The pad power pins were assigned to the lowest inductance pins. The logic power pins were assigned to the next lowest inductance pins. The arrays in the logic are likely to use quite a bit of current during their precharge and discharge cycles. Lets add 2 pins to each of the logic supplies leaving 17 pins. The M bus has about between 5 and 20 times as much capacitance as the P bus but it runs at half the rate so it should get between 2 and 10 times more pins. Arbitrarily chosing 2 as the multiplier and 8 pins for the M bus means 4 additional pins for the P bus leaving 5 pins uncommited. They will be left uncommited so that if any extra functionality is required in the controller there are spare pins to implement them, e.g. a mechanism for determining when a cache flush or launder process is finished may require a pin or so. The M bus has about 39 pins that all swing at the same time so 39/8 means about every 10 pins there should be a PadVdd/PadGnd pair. They should also be constrained to be on the inner row of pins in the package. For the M bus this means pins 60, 66, 69, 77, 81, 85, 96 and 102 are the obvious choices. The P bus has 37 pins so every 9 pins should have a power or ground. The possible pins in the range of 20 through 53 are 24, 30, 41, 45, and 49. Eliminating 49 leaves 4 pins.

To Do

A little more engineering needs to be applied to the pin assignment after the capacitance and path delay of the M bus and P bus is determined more tightly and after the peak current requirements of the internal logic of the cache are better known.

3.1 Big Cache

The two-level cache consists of three components: the first-level cache SC, the second level cache BC, and 8-16K words of memory Mem; SC and BC are both custom chips, while Mem consists of four or eight 8Kx8 off-the-shelf memory chips.

To keep BC as simple as possible, make it fully associative.
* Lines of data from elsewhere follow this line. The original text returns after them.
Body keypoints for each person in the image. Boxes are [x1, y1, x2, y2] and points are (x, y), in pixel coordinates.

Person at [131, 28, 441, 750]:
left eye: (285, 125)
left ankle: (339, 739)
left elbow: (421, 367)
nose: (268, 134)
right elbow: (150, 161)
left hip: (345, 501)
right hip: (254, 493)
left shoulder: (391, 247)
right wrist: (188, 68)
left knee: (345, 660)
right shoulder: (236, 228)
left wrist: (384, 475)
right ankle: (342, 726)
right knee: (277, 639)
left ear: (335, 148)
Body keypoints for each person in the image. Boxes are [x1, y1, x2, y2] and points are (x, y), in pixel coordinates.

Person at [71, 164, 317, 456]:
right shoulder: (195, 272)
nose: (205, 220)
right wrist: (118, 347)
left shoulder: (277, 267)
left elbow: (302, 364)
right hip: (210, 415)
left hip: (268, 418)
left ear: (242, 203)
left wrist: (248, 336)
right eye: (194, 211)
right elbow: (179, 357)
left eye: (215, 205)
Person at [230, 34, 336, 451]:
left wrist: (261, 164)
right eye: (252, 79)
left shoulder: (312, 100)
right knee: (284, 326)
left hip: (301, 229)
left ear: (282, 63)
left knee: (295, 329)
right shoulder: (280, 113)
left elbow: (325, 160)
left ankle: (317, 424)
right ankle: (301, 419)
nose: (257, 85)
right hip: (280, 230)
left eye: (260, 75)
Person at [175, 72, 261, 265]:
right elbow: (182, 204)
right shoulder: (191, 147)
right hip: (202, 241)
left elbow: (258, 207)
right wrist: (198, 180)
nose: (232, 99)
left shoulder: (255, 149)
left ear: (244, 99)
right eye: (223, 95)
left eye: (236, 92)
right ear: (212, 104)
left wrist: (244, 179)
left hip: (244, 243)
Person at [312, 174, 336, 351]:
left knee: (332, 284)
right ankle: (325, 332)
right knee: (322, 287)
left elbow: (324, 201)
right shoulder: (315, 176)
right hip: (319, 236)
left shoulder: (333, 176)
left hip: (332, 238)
Back of the envelope calculations show that we can get over 600 associaters. With 16K words in Mem, this means that each associater has control over 4 or 8 quads. Note that its a good idea to put power of two associaters otherwise space in Mem will be wasted.

3.2 Dragon PC Board

3.21 Board Layout

3.22 Performance Estimates

3.3 Statistics Needed

We need to get the following two statistics:

(a) How often do processor writes result in SC misses? This is needed to verify that the three cycles of latency added when a write misses in SC are not a performance problem.

(b) How often does a processor write into a clean quad in SC? This is needed to verify that the spurious WS generated by SC in communicating to BC that a quad has been written into is not a performance problem.

3.4 Things To Think About

line size

number of associators

flushing and laundering, filter on display addresses?, programmed filter? command programmed? 32 bit filter, base and bounds, IOWrite base, IOWrite bounds, IOWrite start

i/o commands

atomicity

dual vs. single port RAM

foreign processor support, save pins to indicate bus type so that 68020 and 80x86 compatible bus interfaces can be put into the cache.

local arbitration

multiple cache P buses with and without multiple M buses, how many ways of interleaving are enough?
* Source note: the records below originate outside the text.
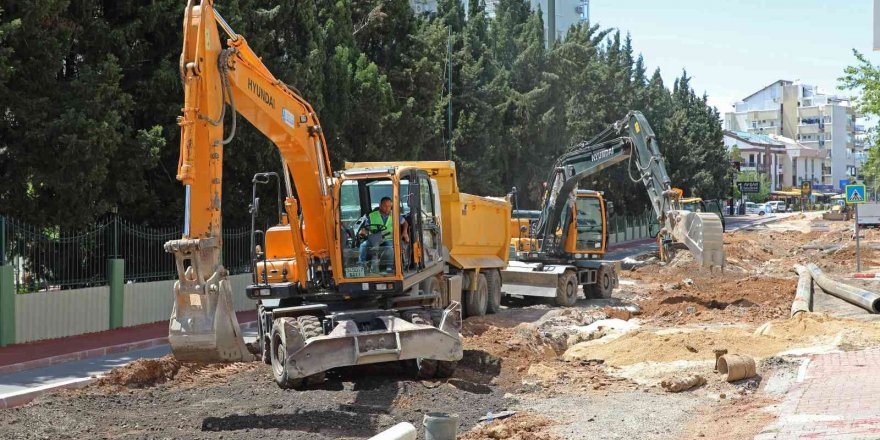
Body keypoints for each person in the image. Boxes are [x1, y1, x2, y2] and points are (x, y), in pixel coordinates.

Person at [358, 197, 409, 267]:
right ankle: (361, 266)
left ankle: (389, 268)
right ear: (380, 205)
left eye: (389, 206)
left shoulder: (395, 215)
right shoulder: (372, 215)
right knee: (363, 245)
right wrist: (363, 231)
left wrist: (405, 232)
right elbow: (367, 228)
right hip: (375, 238)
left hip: (389, 238)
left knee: (390, 248)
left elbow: (405, 223)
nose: (387, 208)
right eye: (385, 206)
How is the processor number initialized during reset so that minimal systems can be booted without the baseboard?

Should there be programmable page size? Over what range? Could implement it by running enable and enable' lines down through the low order bits of page so that the cells can drive the page or block match line low.

Why not a standard component implementation?

when the m controller sees its own command it must return bus fault to the processor and release the bus.

how can we have two virtual addresses for a single real address at the same time in one cache?